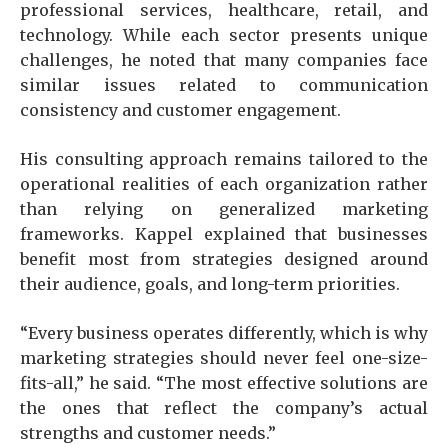
professional services, healthcare, retail, and
technology. While each sector presents unique
challenges, he noted that many companies face
similar issues related to communication
consistency and customer engagement.
His consulting approach remains tailored to the
operational realities of each organization rather
than relying on generalized marketing
frameworks. Kappel explained that businesses
benefit most from strategies designed around
their audience, goals, and long-term priorities.
“Every business operates differently, which is why
marketing strategies should never feel one-size-
fits-all,” he said. “The most effective solutions are
the ones that reflect the company’s actual
strengths and customer needs.”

● ● ● ● ●

*Exercise*.
Images should not be copied, but every other part of the entries must be reproduced exactly.

*Finished task*.
professional services, healthcare, retail, and
technology. While each sector presents unique
challenges, he noted that many companies face
similar issues related to communication
consistency and customer engagement.
His consulting approach remains tailored to the
operational realities of each organization rather
than relying on generalized marketing
frameworks. Kappel explained that businesses
benefit most from strategies designed around
their audience, goals, and long-term priorities.
“Every business operates differently, which is why
marketing strategies should never feel one-size-
fits-all,” he said. “The most effective solutions are
the ones that reflect the company’s actual
strengths and customer needs.”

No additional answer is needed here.